──────── SOURCE RECORDS ────────

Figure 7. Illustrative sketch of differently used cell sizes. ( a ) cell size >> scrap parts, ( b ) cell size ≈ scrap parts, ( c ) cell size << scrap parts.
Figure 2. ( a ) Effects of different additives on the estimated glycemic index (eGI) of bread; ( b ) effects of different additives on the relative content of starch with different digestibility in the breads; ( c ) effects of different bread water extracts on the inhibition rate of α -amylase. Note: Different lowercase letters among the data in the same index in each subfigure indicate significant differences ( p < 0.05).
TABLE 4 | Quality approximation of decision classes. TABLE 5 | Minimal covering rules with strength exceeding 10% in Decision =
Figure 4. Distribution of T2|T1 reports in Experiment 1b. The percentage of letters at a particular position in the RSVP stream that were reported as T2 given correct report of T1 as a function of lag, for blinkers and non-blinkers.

────────
──────── SOURCE RECORDS ────────

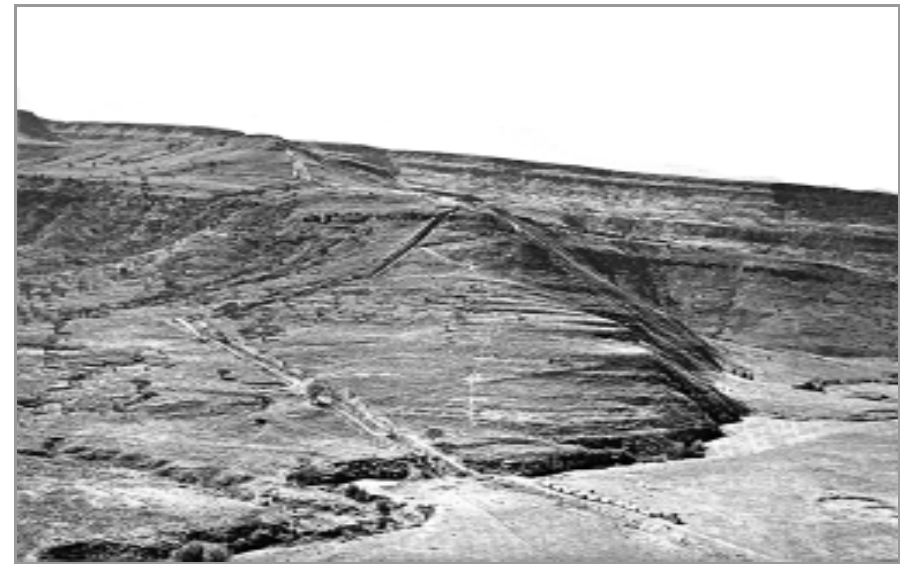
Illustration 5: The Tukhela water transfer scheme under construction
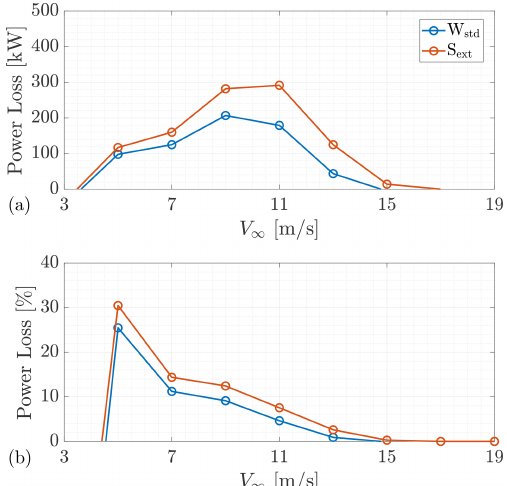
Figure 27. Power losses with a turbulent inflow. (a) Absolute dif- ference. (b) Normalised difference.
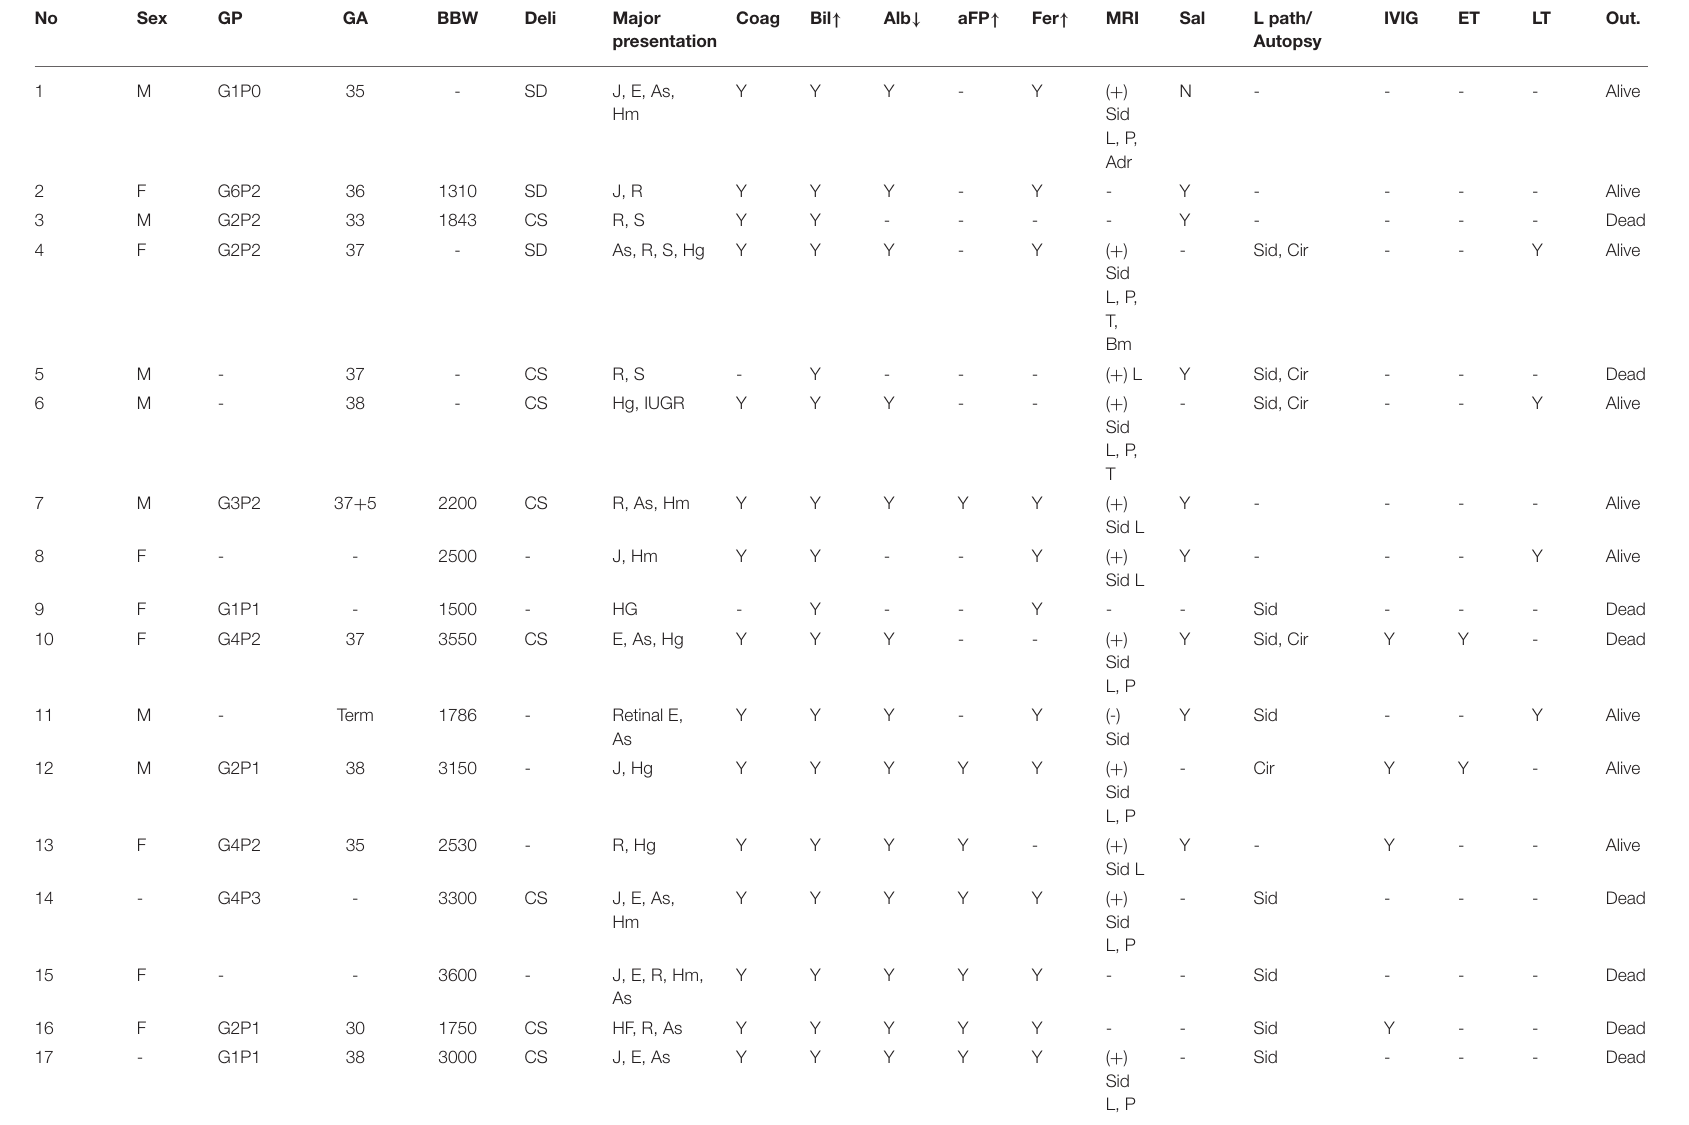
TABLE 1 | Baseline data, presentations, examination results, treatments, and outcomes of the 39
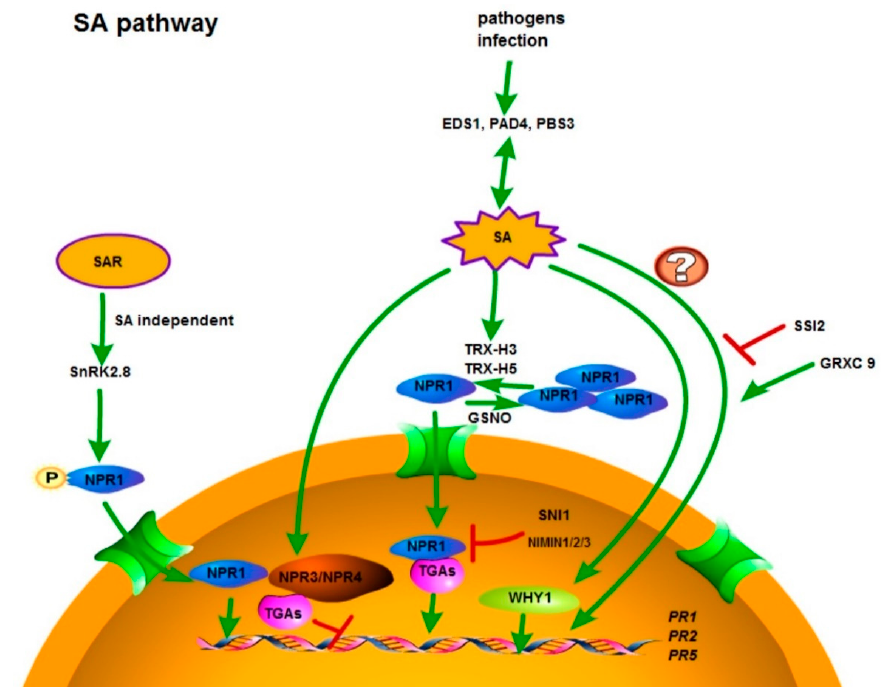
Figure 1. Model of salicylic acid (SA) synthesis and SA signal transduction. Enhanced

────────

• **ACTIVITY**
Taking the entries above, print exactly the lines starting at the line with "Figure 7. Illustrative" and ending at the line with "Figure 2. ( a", both included.

• **RESPONSE BOX**
Figure 7. Illustrative sketch of differently used cell sizes. ( a ) cell size >> scrap parts, ( b ) cell size ≈ scrap parts, ( c ) cell size << scrap parts.
Figure 2. ( a ) Effects of different additives on the estimated glycemic index (eGI) of bread; ( b ) effects of different additives on the relative content of starch with different digestibility in the breads; ( c ) effects of different bread water extracts on the inhibition rate of α -amylase. Note: Different lowercase letters among the data in the same index in each subfigure indicate significant differences ( p < 0.05).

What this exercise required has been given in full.